When surfing the web, you may have noticed in the address bar that sometimes it changes from http://www.example.com to https://www.example.com. The addition of the “S” in the URL means that the site is secure (encrypted) so that any personal information you enter cannot be exploited. This can be anything from an account password to a bank account or credit card number you are typing in to pay a bill online. This encryption protocol is called SSL.
There are several different versions of SSL, the older and less secure version being SSLv3. When you visit a website, the computer that serves you the web page (web server), wants to communicate to your web browser; Internet Explorer, Fire Fox, Chrome, etc… (the software installed on your computer) in the most secure language. Unfortunately the SSLv3 version now has a security risk where a hacker can use an exploit called POODLE.
Even if your browser is up-to-date with its security settings (which includes disabling SSLv3), if the website you are visiting is sitting on a web server with the SSLv3 still active, there is a possibility that POODLE can force your browser back to the older, less secure setting. This is why it is important to not only to always have your browser and anti-virus up-to-date but also make sure the server your website is sitting on no longer has this SSLv3 installed.

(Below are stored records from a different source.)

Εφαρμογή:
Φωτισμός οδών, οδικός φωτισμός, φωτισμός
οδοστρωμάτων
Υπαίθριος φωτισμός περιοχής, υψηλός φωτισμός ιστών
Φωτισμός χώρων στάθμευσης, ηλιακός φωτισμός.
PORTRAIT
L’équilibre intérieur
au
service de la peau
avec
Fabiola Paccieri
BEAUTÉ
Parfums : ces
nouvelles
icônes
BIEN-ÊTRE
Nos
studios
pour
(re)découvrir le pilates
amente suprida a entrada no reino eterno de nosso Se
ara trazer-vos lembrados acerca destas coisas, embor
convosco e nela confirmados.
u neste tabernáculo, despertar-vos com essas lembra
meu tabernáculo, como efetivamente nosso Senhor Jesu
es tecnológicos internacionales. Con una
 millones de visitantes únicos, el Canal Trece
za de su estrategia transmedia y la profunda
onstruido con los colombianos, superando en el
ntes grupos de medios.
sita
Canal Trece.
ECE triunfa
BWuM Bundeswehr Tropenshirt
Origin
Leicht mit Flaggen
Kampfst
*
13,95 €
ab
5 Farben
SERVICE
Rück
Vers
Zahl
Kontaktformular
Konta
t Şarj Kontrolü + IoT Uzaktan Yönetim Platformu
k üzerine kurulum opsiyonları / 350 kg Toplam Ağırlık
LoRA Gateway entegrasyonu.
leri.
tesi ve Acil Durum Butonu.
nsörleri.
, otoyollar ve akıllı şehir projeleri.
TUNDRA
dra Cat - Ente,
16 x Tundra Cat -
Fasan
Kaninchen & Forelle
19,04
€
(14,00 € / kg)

Immediate solutions to keeping your WEBSITE safe: Josiesque Designs has already disabled the SSLv3 support on their server. Be aware though that there may be visitors to your site that cannot access the information. This is because they are using an outdated browser or operating system. Good news is, according to CloudFlare statistics, only 0.09% of all website traffic still requires the old SSLv3.

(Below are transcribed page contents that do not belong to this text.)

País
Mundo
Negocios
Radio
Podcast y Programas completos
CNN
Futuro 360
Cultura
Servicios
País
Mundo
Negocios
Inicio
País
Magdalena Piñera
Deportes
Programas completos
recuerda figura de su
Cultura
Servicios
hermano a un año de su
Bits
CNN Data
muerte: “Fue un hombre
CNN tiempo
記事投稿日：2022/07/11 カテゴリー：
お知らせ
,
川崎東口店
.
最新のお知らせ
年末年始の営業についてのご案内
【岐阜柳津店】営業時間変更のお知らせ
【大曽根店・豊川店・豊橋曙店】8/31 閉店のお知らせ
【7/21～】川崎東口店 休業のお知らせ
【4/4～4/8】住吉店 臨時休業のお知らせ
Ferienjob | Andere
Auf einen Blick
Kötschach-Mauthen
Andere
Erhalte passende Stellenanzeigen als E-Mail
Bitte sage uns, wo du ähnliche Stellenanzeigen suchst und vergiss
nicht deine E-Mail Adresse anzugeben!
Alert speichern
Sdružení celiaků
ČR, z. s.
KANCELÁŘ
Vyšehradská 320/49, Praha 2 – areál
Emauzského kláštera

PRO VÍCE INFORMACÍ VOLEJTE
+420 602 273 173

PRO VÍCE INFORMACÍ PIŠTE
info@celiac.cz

Immediate solutions to keeping YOU safe: Visit this site to see if your browser is infected.
Click on the links below to follow the instructions on how to possibly prevent being attacked from POODLE:
- Firefox (Mozilla Security Blog)
- Chrome (There is no quick fix. Zmap site explains the steps to take)
- Internet Explorer (Download program from Microsoft site to fix)
- Safari (Apple has released Security Update 2014-005 to address POODLE)
And as always, keep your Anti-Virus up-to-date and be wary of accessing online bank accounts or other sites where you are entering personal information when using a public wi-fi connection.